*Извлечённый текст*.
Здешние обелиски, братские могилы, памятники напоминают теперь о тех событиях…

Мы читаем с детьми длинные по алфавиту списки тех, кому обязаны жизнью, этими светлыми днями, запахами, тишиной, всей этой красотой и радостью жизни…

Сколько лет я мечтала ступить на эту землю, увидеть среди благоухающего сиренью палисадника низенький дом – белую под соломой хату-мазанку своей бабушки.

Я представляла себе, как открою дверь и из сеней пахнёт приятная в августовскую жару прохлада с запахом торфа, ежегодно аккуратно складываемого здесь трудолюбивой хозяйкой. Войду в дом: слева русская печка, а дальше, впереди, справа, по многовековой народной традиции, – красный угол. Поклонюсь, перекрестясь и затаив дыхание, иконам, дотронусь до особенного, за которым никогда не ели, стола.

Здесь когда-то давно-давно (словно вчера), на летних каникулах, под иконами я читала Евангелие. На этом столе не ставили тарелки, здесь были книги, поминальные записки, висела лампада, освещая Святые Лики. Они были строги и печальны, они печалились о нас.

Мне, тогдашней пионерке, потом комсомолке – «будущему строителю коммунизма», почему-то нравился таинственный угол, и очень хотелось знать, что написано в этих старых, особенных книгах. И я читала, ничего не понимая, почти как Петруша в «Мёртвых душах». Бабушка же говорила: «Читай, читай, сейчас не поймёшь, но за усердие Господь ума даст». И я читала… Не ради прибытка ума, конечно, мне казалось, что у меня его и так слишком много, за что, как водится, и доставалось. Любопытство заставляло листать страницы и знакомиться с «невероятными» картинами, относимыми бабушкой к какой-то иной, нездешней, истине.

Была и другая причина – бабушкина «дремучесть», мешавшая ей слушать мои атеистические проповеди. И мне хотелось научиться лучше разоблачать «опиум для народа». Читала, надеясь вооружиться новым материалом для успешной критики и заставить бабушку обратить внимание на мои, «современные» книжки. Это были действительно современные книжки, со временем приходящие и уходящие со временем. И я не понимала тогда, что есть книги на время, есть книги на века, а есть книги вечные.

Конечно, поверить в то, о чём читала в Евангелии, я не могла. Но что-то было помимо содержания, в самих книгах, в самом этом углу, в тишине, которая сопутствовала чтению, и это что-то не позволяло спорить. Кроме особой, располагающей к размышлению тишины и так и неразгаданной тайны, в памяти почти ничего и не отложилось.

 

Но теперь так хотелось оказаться в этом доме и встать на то место, то самое, где у постели больного подростка, моего дяди, стоял святитель Николай. Встав именно на то место, я снова повернусь к иконам и буду благодарить Господа и Его Святую Церковь за всё-всё, за то что Он есть, за то, что есть, Кому прощать, защищать, спасать, за то, что есть, к Кому в любую минуту можно припасть как к источнику жизни и любви, и Он примет и даст сил. А к немощным и заблудшим приходит Сам или посылает Своих Угодников.

*Задание A*. Перечислите всё, что, согласно извлечённому тексту, теперь напоминает о тех событиях.

*Сохранённые строки*.

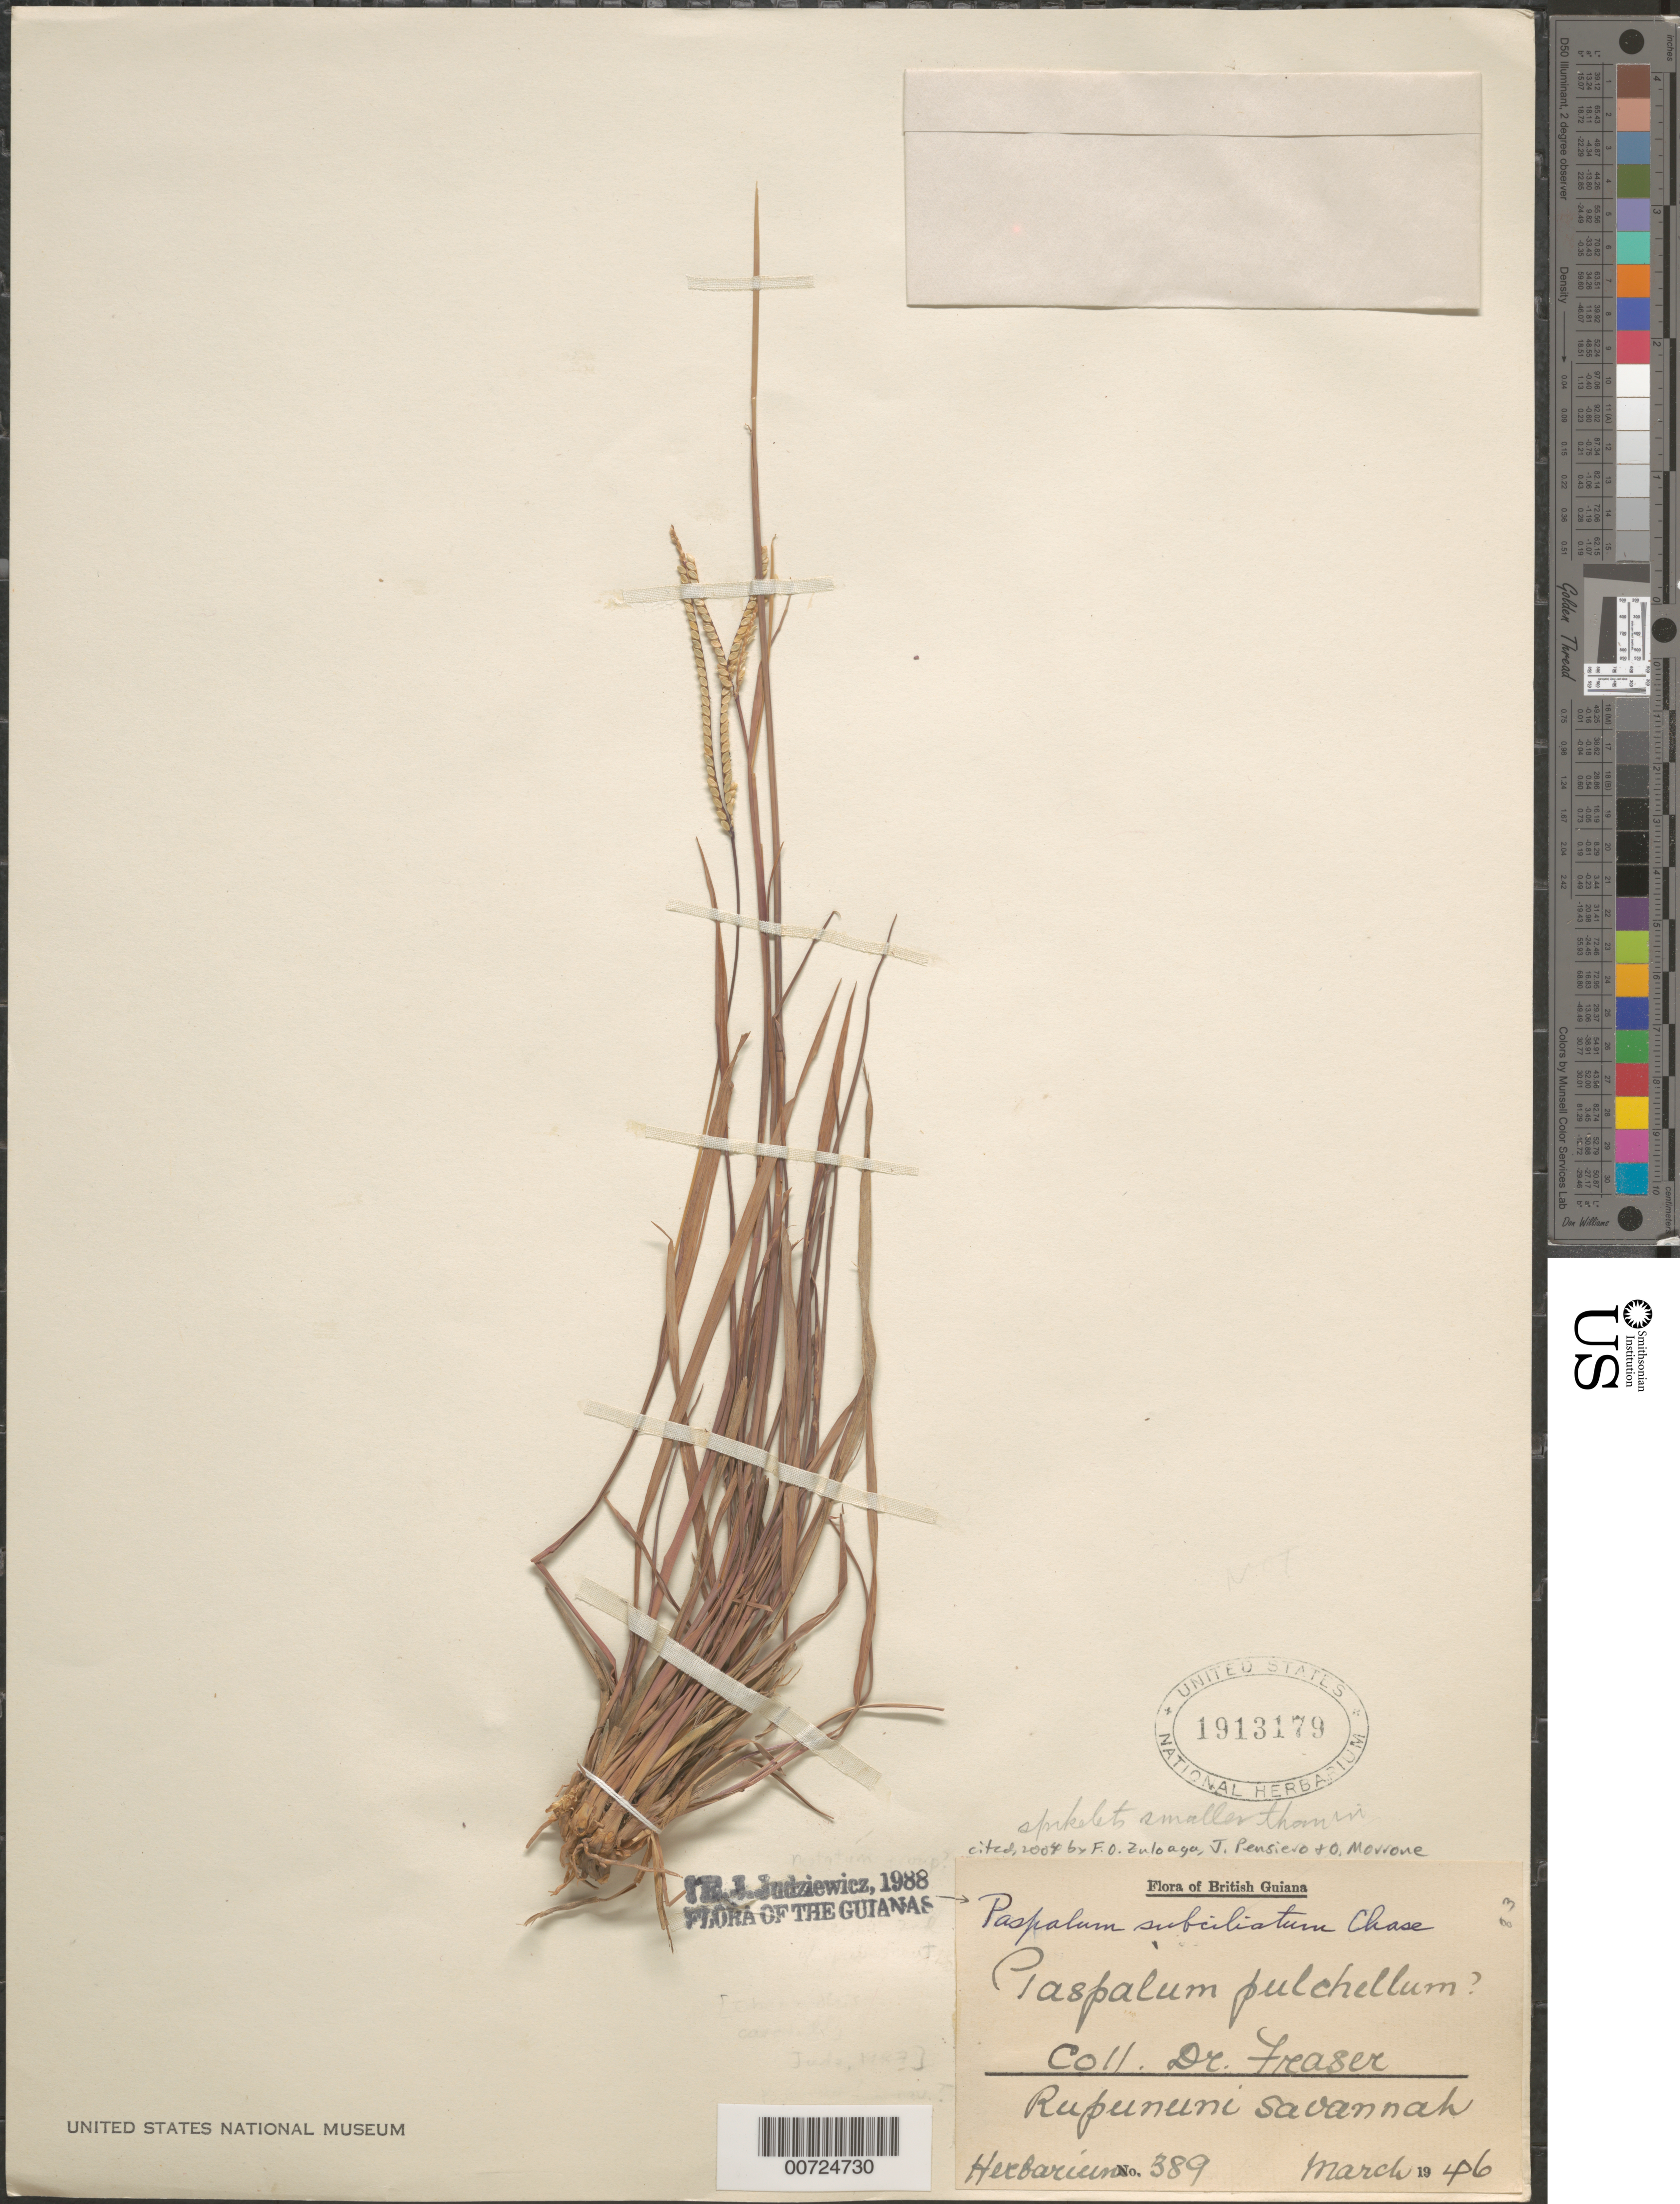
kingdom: Plantae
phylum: Tracheophyta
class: Liliopsida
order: Poales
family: Poaceae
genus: Paspalum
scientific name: Paspalum subciliatum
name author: Chase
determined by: Judziewicz, E. J.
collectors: H. Fraser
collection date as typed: Mar-46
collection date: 1946-03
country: Guyana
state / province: U. Takutu-U. Essequibo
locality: Rupununi Savanna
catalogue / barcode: US 1913179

*Задание B*. Подставьте «place» вместо «locality» и выпишите строки листинга, начиная со строки с «name author: Chase» и до самого конца листинга. Всё остальное сохраните без изменений.

*Итоговый ответ A*. Обелиски, братские могилы, памятники.

*Итоговый ответ B*.
name author: Chase
determined by: Judziewicz, E. J.
collectors: H. Fraser
collection date as typed: Mar-46
collection date: 1946-03
country: Guyana
state / province: U. Takutu-U. Essequibo
place: Rupununi Savanna
catalogue / barcode: US 1913179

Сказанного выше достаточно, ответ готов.